14. A method according to claim 1, further comprising, after heating the substrate to selectively remove native oxide from the base of each hole in the array of holes, performing self-catalysed growth of III-V semiconductor nanowires, wherein each hole in the array of holes is arranged to support the growth of a single III-V semiconductor nanowire.

15. A method according to claim 14, wherein the III-V semiconductor nanowires are made from any combination of the group III materials Al, In, Ga and the group V materials As, P, Sb.

16. A method according to claim 15, wherein the III-V semiconductor nanowires are made from any one of GaAs, GaAsP, InAs, InP, GaAsSb, InSb and InAsSb.

17. A method according to claim 14, wherein when the height of each III-V semiconductor nanowire is more than five times the diameter of its respective hole, the hole is completely filled by the III-V semiconductor materials used to grow the nanowire.

18. A semiconductor device comprising:

a substrate;

a masking layer on a top surface of the substrate; and

a plurality of self-catalysed III-V semiconductor nanowires projecting from the masking layer,

wherein each self-catalysed III-V semiconductor nanowire: extends through a respective hole formed in the masking layer, has a base in contact with the substrate, and has a height that is at least five times greater than the diameter of its respective hole, and

wherein each hole is completely filled by its respective self-catalysed III-V semiconductor nanowire.

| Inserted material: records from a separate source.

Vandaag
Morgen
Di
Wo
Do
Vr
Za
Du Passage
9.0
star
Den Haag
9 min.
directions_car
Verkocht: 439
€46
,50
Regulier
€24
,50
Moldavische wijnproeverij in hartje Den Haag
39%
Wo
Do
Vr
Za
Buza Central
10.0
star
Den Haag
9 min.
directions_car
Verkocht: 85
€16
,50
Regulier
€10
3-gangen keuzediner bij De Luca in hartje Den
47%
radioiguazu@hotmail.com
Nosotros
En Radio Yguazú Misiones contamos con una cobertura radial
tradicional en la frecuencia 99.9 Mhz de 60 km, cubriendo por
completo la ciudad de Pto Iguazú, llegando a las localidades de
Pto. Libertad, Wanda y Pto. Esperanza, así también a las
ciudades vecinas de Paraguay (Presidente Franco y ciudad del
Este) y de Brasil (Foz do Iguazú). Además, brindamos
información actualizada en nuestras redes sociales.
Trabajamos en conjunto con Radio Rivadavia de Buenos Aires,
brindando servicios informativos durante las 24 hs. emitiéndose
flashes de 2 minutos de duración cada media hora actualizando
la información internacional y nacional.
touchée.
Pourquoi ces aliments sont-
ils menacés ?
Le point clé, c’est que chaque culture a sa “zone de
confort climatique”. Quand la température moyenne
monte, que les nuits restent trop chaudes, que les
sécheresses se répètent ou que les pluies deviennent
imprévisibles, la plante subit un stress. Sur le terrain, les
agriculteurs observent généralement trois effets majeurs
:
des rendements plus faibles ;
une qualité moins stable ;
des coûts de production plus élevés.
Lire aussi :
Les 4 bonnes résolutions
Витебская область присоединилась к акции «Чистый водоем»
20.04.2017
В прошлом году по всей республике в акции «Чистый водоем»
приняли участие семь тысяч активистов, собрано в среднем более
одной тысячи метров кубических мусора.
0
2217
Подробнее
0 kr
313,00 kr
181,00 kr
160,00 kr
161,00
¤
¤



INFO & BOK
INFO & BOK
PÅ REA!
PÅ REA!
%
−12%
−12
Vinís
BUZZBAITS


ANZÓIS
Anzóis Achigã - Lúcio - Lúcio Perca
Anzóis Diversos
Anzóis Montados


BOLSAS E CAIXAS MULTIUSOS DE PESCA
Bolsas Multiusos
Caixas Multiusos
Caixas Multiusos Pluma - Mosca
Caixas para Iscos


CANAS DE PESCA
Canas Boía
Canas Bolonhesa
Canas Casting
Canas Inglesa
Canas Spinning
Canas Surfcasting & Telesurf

19. A semiconductor device according to claim 18 having a plurality of holes in the masking layer, wherein more than 90% of the plurality of holes are filled with a respective self-catalysed III-V semiconductor nanowire.

20. A semiconductor device according to claim 18, wherein the substrate is made from silicon, and the masking layer is silicon dioxide.

21. A method according to claim 18, wherein the III-V semiconductor nanowires are made from any combination of the group III materials Al, In, Ga and the group V materials As, P, Sb.